Welcome to another post in the $100k Club series. You can see the full series here. This is "My Morning Routine" for content marketing folks making six figures. The goal is to shed light on the skills and habits that enable people to achieve lucrative jobs and help get more people in this club.
These will be anonymous and updated regularly. If you make more than $100k/year and want to contribute, email me.
For more info on content marketing salaries, check out our salary report.
If you'd like to see more info on salary by job title, check out these resources: Content Marketing Manager Salary, Content Strategist Salary, Head of Content Salary, and Content Director Salary.
My first job in content was as a content writer for midsized PR agency for technology startups and companies. I made $42,500 a year.
I currently make $100,000 (plus stock options and the opportunity for a year-end performance bonus) working as the content marketing manager for a growing social networking startup. It is a functional lead role and I don't manage any people (yet), but I am required to wear many hats and am doing a lot of social media management, product marketing and community management in addition to my content marketing management function.
My single biggest jump is my most recent one from "strategist/writer" level roles to a "manager" role, which was a 25% increase.

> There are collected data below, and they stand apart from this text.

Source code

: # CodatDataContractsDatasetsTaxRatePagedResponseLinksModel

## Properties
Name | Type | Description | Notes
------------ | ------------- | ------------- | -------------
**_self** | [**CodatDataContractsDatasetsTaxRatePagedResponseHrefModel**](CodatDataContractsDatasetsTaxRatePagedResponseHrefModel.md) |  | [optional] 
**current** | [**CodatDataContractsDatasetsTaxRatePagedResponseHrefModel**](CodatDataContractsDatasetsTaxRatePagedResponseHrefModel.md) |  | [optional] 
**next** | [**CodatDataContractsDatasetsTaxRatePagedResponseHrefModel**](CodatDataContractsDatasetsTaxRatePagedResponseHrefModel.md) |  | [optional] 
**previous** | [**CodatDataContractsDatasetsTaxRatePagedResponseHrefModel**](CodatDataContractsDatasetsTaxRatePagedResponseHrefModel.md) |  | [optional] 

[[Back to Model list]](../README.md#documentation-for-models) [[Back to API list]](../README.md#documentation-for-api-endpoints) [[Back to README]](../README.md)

Having strong, grammatically sound writing skills but an amphibious tone and writing style. And being a good self-editor. I feel like getting my degree in journalism taught me to write matter-of-factly, and from that blank slate of a foundation, I've been lucky enough to have a largely generalist content career that has exposed me to a lot of different types of writing: blogs, newsletters, social, instructional design, video scripting, microsite copy, award submissions, interview questions and so on.
This makes me feel like a fraud, but I don't read a lot of books! I distrust a lot of writing, marketing and business books—and now courses—because it feels like so many border on pyramid schemes; "buy my marketing course so you can learn how to create and sell your own marketing course." Most of informal creative inspiration comes from scripted YouTube series. Sean Evens of Hot Ones has helped me become a better researcher interviewer (look up the compilations of his guests being floored by his impressively detailed questions. In the seven years I've watched Rhett and Link on GMM, they've grown from a small channel to full-on media company with wildly creative bits, recurring segments and a ridiculously consistent publishing schedule, all while spinning out half a dozen new content streams and sub-brands. I've also gotten more into newsletters lately; Blackbird Spyplane in particular is kind of shaking up my idea of what it means to use the English language (you just have to check them out).

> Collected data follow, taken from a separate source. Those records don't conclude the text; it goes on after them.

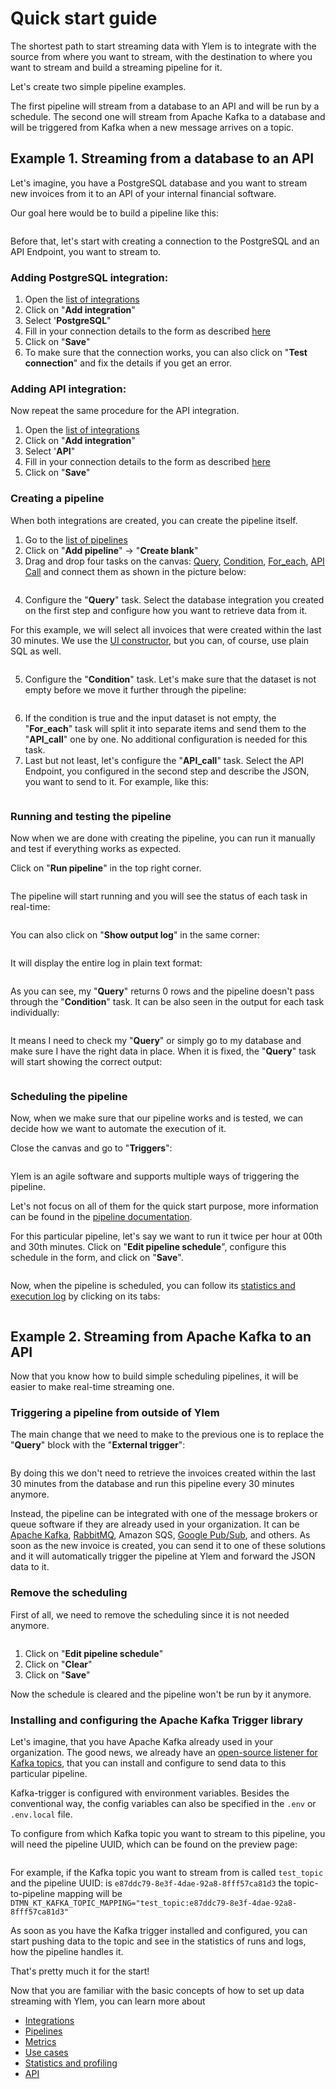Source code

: # Quick start guide

The shortest path to start streaming data with Ylem is to integrate with the source from where you want to stream, with the destination to where you want to stream and build a streaming pipeline for it.

Let's create two simple pipeline examples.&#x20;

The first pipeline will stream from a database to an API and will be run by a schedule. The second one will stream from Apache Kafka to a database and will be triggered from Kafka when a new message arrives on a topic.

## Example 1. Streaming from a database to an API

Let's imagine, you have a PostgreSQL database and you want to stream new invoices from it to an API of your internal financial software.

Our goal here would be to build a pipeline like this:

<figure><img src="../.gitbook/assets/Screenshot 2024-04-30 at 14.34.19.png" alt=""><figcaption></figcaption></figure>

Before that, let's start with creating a connection to the PostgreSQL and an API Endpoint, you want to stream to.

### Adding PostgreSQL integration:

1. Open the [list of integrations](https://app.datamin.io/integrations)
2. Click on "**Add integration**"
3. Select '**PostgreSQL**"
4. Fill in your connection details to the form as described [here](../integrations/library-of-integrations/postgresql.md)
5. Click on "**Save**"
6. To make sure that the connection works, you can also click on "**Test connection**" and fix the details if you get an error.

### Adding API integration:

Now repeat the same procedure for the API integration.

1. Open the [list of integrations](https://app.datamin.io/integrations)
2. Click on "**Add integration**"
3. Select '**API**"
4. Fill in your connection details to the form as described [here](../integrations/library-of-integrations/apis.md)
5. Click on "**Save**"

### Creating a pipeline

When both integrations are created, you can create the pipeline itself.

1. Go to the [list of pipelines](https://app.datamin.io/pipelines)
2. Click on "**Add pipeline**" -> "**Create blank**"
3. Drag and drop four tasks on the canvas: [Query](../pipelines/tasks-ip/query.md), [Condition](../pipelines/tasks-ip/condition.md), [For\_each](../pipelines/tasks-ip/for-each.md), [API Call](../pipelines/tasks-ip/api-call.md) and connect them as shown in the picture below:

<figure><img src="../.gitbook/assets/Screenshot 2024-04-30 at 14.34.19.png" alt=""><figcaption></figcaption></figure>

4. Configure the "**Query**" task. Select the database integration you created on the first step and configure how you want to retrieve data from it.&#x20;

For this example, we will select all invoices that were created within the last 30 minutes. We use the [UI constructor](../pipelines/tasks-ip/query.md), but you can, of course, use plain SQL as well.

<figure><img src="../.gitbook/assets/Screenshot 2024-04-30 at 14.32.18.png" alt=""><figcaption></figcaption></figure>

5. Configure the "**Condition**" task. Let's make sure that the dataset is not empty before we move it further through the pipeline:

<figure><img src="../.gitbook/assets/Screenshot 2024-04-30 at 14.57.33.png" alt=""><figcaption></figcaption></figure>

6. If the condition is true and the input dataset is not empty, the "**For\_each**" task will split it into separate items and send them to the "**API\_call**" one by one. No additional configuration is needed for this task.
7. Last but not least, let's configure the "**API\_call**" task. Select the API Endpoint, you configured in the second step and describe the JSON, you want to send to it. For example, like this:

<figure><img src="../.gitbook/assets/Screenshot 2024-04-30 at 14.57.49.png" alt=""><figcaption></figcaption></figure>

### Running and testing the pipeline

Now when we are done with creating the pipeline, you can run it manually and test if everything works as expected.&#x20;

Click on "**Run pipeline**" in the top right corner.

<figure><img src="../.gitbook/assets/Screenshot 2024-04-30 at 14.58.09.png" alt=""><figcaption></figcaption></figure>

The pipeline will start running and you will see the status of each task in real-time:

<figure><img src="../.gitbook/assets/Screenshot 2024-04-30 at 15.03.52.png" alt=""><figcaption></figcaption></figure>

You can also click on "**Show output log**" in the same corner:

<figure><img src="../.gitbook/assets/Screenshot 2024-04-30 at 15.04.11.png" alt=""><figcaption></figcaption></figure>

It will display the entire log in plain text format:

<figure><img src="../.gitbook/assets/Screenshot 2024-04-30 at 15.04.20.png" alt=""><figcaption></figcaption></figure>

As you can see, my "**Query**" returns 0 rows and the pipeline doesn't pass through the "**Condition**" task. It can be also seen in the output for each task individually:

<figure><img src="../.gitbook/assets/Screenshot 2024-04-30 at 15.05.16.png" alt=""><figcaption></figcaption></figure>

It means I need to check my "**Query**" or simply go to my database and make sure I have the right data in place. When it is fixed, the "**Query**" task will start showing the correct output:

<figure><img src="../.gitbook/assets/Screenshot 2024-04-30 at 15.13.19.png" alt=""><figcaption></figcaption></figure>

### Scheduling the pipeline

Now, when we make sure that our pipeline works and is tested, we can decide how we want to automate the execution of it.&#x20;

Close the canvas and go to "**Triggers**":

<figure><img src="../.gitbook/assets/Screenshot 2024-04-30 at 15.15.38.png" alt=""><figcaption></figcaption></figure>

Ylem is an agile software and supports multiple ways of triggering the pipeline.

Let's not focus on all of them for the quick start purpose, more information can be found in the [pipeline documentation](../pipelines/running-and-scheduling-workflows.md).

For this particular pipeline, let's say we want to run it twice per hour at 00th and 30th minutes. Click on "**Edit pipeline schedule**", configure this schedule in the form, and click on "**Save**".

<figure><img src="../.gitbook/assets/Screenshot 2024-04-30 at 15.18.22.png" alt=""><figcaption></figcaption></figure>

Now, when the pipeline is scheduled, you can follow its [statistics and execution log](../statistics-and-profiling/statistics-of-runs.md) by clicking on its tabs:

<figure><img src="../.gitbook/assets/Screenshot 2024-04-30 at 15.15.38 (1).png" alt=""><figcaption></figcaption></figure>

## Example 2. Streaming from Apache Kafka to an API

Now that you know how to build simple scheduling pipelines, it will be easier to make real-time streaming one.

### Triggering a pipeline from outside of Ylem

The main change that we need to make to the previous one is to replace the "**Query**" block with the "**External trigger**":

<figure><img src="../.gitbook/assets/Screenshot 2024-05-01 at 10.26.21.png" alt=""><figcaption></figcaption></figure>

By doing this we don't need to retrieve the invoices created within the last 30 minutes from the database and run this pipeline every 30 minutes anymore.&#x20;

Instead, the pipeline can be integrated with one of the message brokers or queue software if they are already used in your organization. It can be [Apache Kafka](../integrations/library-of-integrations/apache-kafka.md), [RabbitMQ](../integrations/library-of-integrations/rabbitmq.md), Amazon SQS, [Google Pub/Sub](../integrations/library-of-integrations/google-pub-sub.md), and others. As soon as the new invoice is created, you can send it to one of these solutions and it will automatically trigger the pipeline at Ylem and forward the JSON data to it.

### Remove the scheduling

First of all, we need to remove the scheduling since it is not needed anymore. &#x20;

<figure><img src="../.gitbook/assets/Screenshot 2024-04-30 at 15.18.22.png" alt=""><figcaption></figcaption></figure>

1. Click on "**Edit pipeline schedule**"
2. Click on "**Clear**"
3. Click on "**Save**"

Now the schedule is cleared and the pipeline won't be run by it anymore.

### Installing and configuring the Apache Kafka Trigger library

Let's imagine, that you have Apache Kafka already used in your organization. The good news, we already have an [open-source listener for Kafka topics](https://github.com/ylem-co/ylem-kafka-trigger), that you can install and configure to send data to this particular pipeline.

Kafka-trigger is configured with environment variables. Besides the conventional way, the config variables can also be specified in the `.env` or `.env.local` file.

To configure from which Kafka topic you want to stream to this pipeline, you will need the pipeline UUID, which can be found on the preview page:

<figure><img src="../.gitbook/assets/Screenshot 2024-05-01 at 10.38.48.png" alt=""><figcaption></figcaption></figure>

For example, if the Kafka topic you want to stream from is called `test_topic` and the pipeline UUID: is `e87ddc79-8e3f-4dae-92a8-8fff57ca81d3` the topic-to-pipeline mapping will be `DTMN_KT_KAFKA_TOPIC_MAPPING="test_topic:e87ddc79-8e3f-4dae-92a8-8fff57ca81d3"`

As soon as you have the Kafka trigger installed and configured, you can start pushing data to the topic and see in the statistics of runs and logs, how the pipeline handles it.

That's pretty much it for the start!

Now that you are familiar with the basic concepts of how to set up data streaming with Ylem, you can learn more about

* [Integrations](broken-reference)
* [Pipelines](broken-reference)
* [Metrics](broken-reference)
* [Use cases](../use-cases/use-cases.-homepage.md)
* [Statistics and profiling](broken-reference)
* [API](broken-reference)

Not a formal one, no, but I'd consider my journalism writing professor from my sophomore year of college and my previous manager my de facto mentors. The former taught me how to write and made me feel like I could make a career out of it, and the latter taught what it feels like to have some simultaneously care about you as a human and trust you to function autonomously while still maintain high quality standards. I'm positive my imposter syndrome would have beat me down by now without either of them.
Caring about things. Having an opinion and strong editorial point of view but expressing it without being a jerk. Embedding myself in cultural wellsprings like Twitter and Instagram because I generally want to know what's in the zeitgeist, not just doing the bare minimum for "audience research." Being able to explain memes and things that are trendy to older, less in-the-know managers without being condescending. I don't think you need to be the SME on the content you are writing about to be an effective content marketing manager, but you do need to cultivate exceptional taste and intuition of what will work well and what won't, and I just don't think you can do that without being decently plugged into social.
Continuing from the advice above, force companies reward you for being a multihypenate, cultural touchstone and relevant source of editorial voice for their corporate brand. If employers want to attract modern creative professionals, the one-way street of employers expecting you the serve the company brand at the ultimate expense and deferment of your own personal brand and voice just had to die off (whether they're doing it nefariously or just being overly cautious and stuffy). Being someone who's able to be confidently personable and tastefully current on cultural, technological and social trends—without being unreliable, abrasive, possessive or an HR liability—is a huge competitive advantage, but employers have to bring something to the table if they want to attract and keep people like that. The script needs to be flipped; they should be convincing you to work for them.